EAT ruling on job offer withdrawal


22nd April 2026

A recent Employment Appeal Tribunal (EAT) decision in Kankanalapalli v Loesche Energy Systems Ltd found that withdrawal of a conditional job offer amounted to a breach of contract, even though the employee had not yet started work.

This recent case is a timely reminder for employers that withdrawing a job offer is not without risk. If employers intend for certain conditions to be met before a binding contract is formed, this should be expressly stated.

Background

The claimant, Mr Kankanalapalli was offered a role as a project manager, which was expressed to be subject to satisfactory references, a right to work check and successful completion of a six-month probationary period. The offer letter set out the key terms (to include the salary and a start date) but it was silent in relation to any notice period. The employer also agreed to contribute towards relocation costs.

Mr Kankanalapalli accepted the offer over email and completed the new-starter paperwork, including providing referee details and the right to work documents.

A few weeks later, the employer wrote to Mr Kankanalapalli withdrawing the offer due to delays in the project.

Mr Kankanalapalli brought a claim for breach of contract, citing the withdrawal of the offer and failure to pay any notice pay. The Employment Tribunal dismissed the claim, taking the view that the offer was expressed to be conditional, and the employer had not yet received references or completed the right to work checks (which required original documents).

EAT decision

The EAT disagreed.

The key issue for the EAT was whether the conditions that were attached to the offer were conditions precedent (i.e. conditions which must first be satisfied before a contract can be said to be formed), or conditions subsequent (i.e. where acceptance of an offer gives rise to a binding contract but such conditions, if not satisfied, will terminate it). This will be a matter of construction.

In this case, the EAT concluded that the conditions were conditions subsequent and a binding contact was formed at the point the offer was accepted.

It considered that each of the conditions were grouped together in the offer letter and one of these conditions (passing the probationary period) could only be satisfied after employment began. As there had been no attempt to differentiate between the different conditions, this effectively prevented the EAT from finding they could be conditions precedent.

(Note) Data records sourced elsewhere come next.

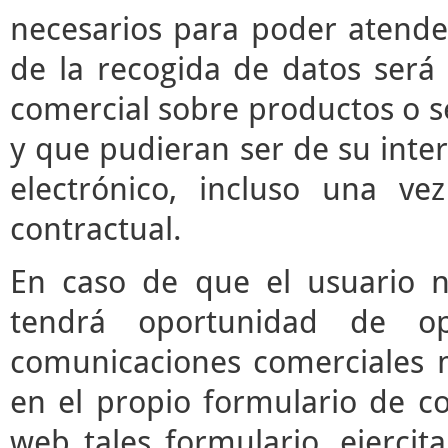
necesarios para poder atender 
de la recogida de datos será 
comercial sobre productos o s
y que pudieran ser de su inter
electrónico, incluso una vez
contractual.
En caso de que el usuario n
tendrá oportunidad de o
comunicaciones comerciales m
en el propio formulario de co
web tales formulario, ejerci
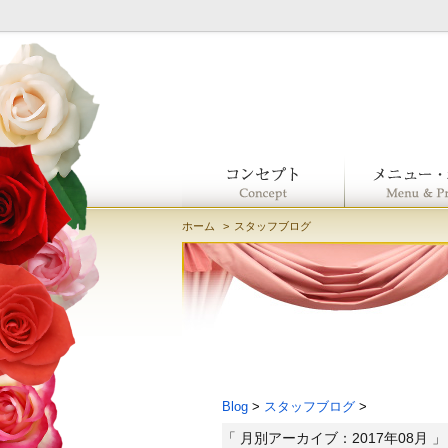
ホーム
スタッフブログ
Blog
>
スタッフブログ
>
「 月別アーカイブ：2017年08月 」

It was also relevant that the offer letter included the key terms and both parties had treated the contract as binding (to include the employer starting the onboarding process). The result of this was the employer did not have an unrestricted right to withdraw the offer for reasons that were unrelated to the conditions subsequent.

The EAT went on to consider the fact that the offer letter was silent on notice, which meant that a reasonable notice period had to be implied. It held that what is reasonable will depend on the facts and it may be more than the statutory notice period.

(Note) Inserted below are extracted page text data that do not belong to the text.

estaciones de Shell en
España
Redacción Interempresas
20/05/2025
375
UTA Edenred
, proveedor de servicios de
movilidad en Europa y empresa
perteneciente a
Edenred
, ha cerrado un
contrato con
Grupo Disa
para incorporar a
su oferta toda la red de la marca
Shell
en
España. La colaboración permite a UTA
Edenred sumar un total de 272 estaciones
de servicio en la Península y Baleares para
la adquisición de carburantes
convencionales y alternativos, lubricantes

In this scenario, the EAT considered the seniority of the role, the fact that a relocation was required and the lengthy interview process, and concluded that three months would be a reasonable notice period. The employer was required to pay this amount.

Key takeaways

The case serves as a reminder for employers that simply labelling an offer as “conditional” will not prevent a binding contract from being formed. This in turn has implications for withdrawing any such offers without due consideration, and it may be worth obtaining legal advice at this stage.

If employers intend for certain conditions to be met before a contract is formed, this needs to be expressed clearly, and such conditions should be separated from any conditions subsequent (i.e. probation periods).

It also highlights the importance of including notice periods in any offer letter. This should cover both the standard notice period and the notice period that should apply during a probation period. Addressing such matters will avoid the Employment Tribunal implying its own view on what is reasonable.